══ Source material

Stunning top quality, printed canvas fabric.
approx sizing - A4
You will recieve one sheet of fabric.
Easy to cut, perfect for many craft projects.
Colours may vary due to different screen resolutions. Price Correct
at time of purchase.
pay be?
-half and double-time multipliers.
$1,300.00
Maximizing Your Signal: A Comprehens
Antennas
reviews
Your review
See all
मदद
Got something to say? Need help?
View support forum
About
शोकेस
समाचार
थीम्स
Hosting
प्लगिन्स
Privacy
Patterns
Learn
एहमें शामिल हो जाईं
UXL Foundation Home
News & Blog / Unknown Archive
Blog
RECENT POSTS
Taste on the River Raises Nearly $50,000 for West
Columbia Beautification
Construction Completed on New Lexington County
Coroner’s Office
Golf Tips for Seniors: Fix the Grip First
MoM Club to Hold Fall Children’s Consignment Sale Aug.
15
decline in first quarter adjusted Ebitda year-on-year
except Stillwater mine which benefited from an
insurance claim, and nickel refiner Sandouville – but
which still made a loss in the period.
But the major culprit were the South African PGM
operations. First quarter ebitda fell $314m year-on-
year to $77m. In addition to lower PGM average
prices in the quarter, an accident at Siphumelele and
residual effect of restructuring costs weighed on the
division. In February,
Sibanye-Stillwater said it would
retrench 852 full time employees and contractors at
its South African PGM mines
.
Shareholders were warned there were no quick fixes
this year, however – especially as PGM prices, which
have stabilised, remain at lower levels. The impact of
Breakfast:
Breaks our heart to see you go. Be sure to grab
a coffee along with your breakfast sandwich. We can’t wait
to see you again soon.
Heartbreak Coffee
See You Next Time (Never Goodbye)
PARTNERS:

════

Retype all of the material above line for line, keeping every word, spelling and punctuation mark unchanged.

### Response to this task:
Stunning top quality, printed canvas fabric.
approx sizing - A4
You will recieve one sheet of fabric.
Easy to cut, perfect for many craft projects.
Colours may vary due to different screen resolutions. Price Correct
at time of purchase.
pay be?
-half and double-time multipliers.
$1,300.00
Maximizing Your Signal: A Comprehens
Antennas
reviews
Your review
See all
मदद
Got something to say? Need help?
View support forum
About
शोकेस
समाचार
थीम्स
Hosting
प्लगिन्स
Privacy
Patterns
Learn
एहमें शामिल हो जाईं
UXL Foundation Home
News & Blog / Unknown Archive
Blog
RECENT POSTS
Taste on the River Raises Nearly $50,000 for West
Columbia Beautification
Construction Completed on New Lexington County
Coroner’s Office
Golf Tips for Seniors: Fix the Grip First
MoM Club to Hold Fall Children’s Consignment Sale Aug.
15
decline in first quarter adjusted Ebitda year-on-year
except Stillwater mine which benefited from an
insurance claim, and nickel refiner Sandouville – but
which still made a loss in the period.
But the major culprit were the South African PGM
operations. First quarter ebitda fell $314m year-on-
year to $77m. In addition to lower PGM average
prices in the quarter, an accident at Siphumelele and
residual effect of restructuring costs weighed on the
division. In February,
Sibanye-Stillwater said it would
retrench 852 full time employees and contractors at
its South African PGM mines
.
Shareholders were warned there were no quick fixes
this year, however – especially as PGM prices, which
have stabilised, remain at lower levels. The impact of
Breakfast:
Breaks our heart to see you go. Be sure to grab
a coffee along with your breakfast sandwich. We can’t wait
to see you again soon.
Heartbreak Coffee
See You Next Time (Never Goodbye)
PARTNERS:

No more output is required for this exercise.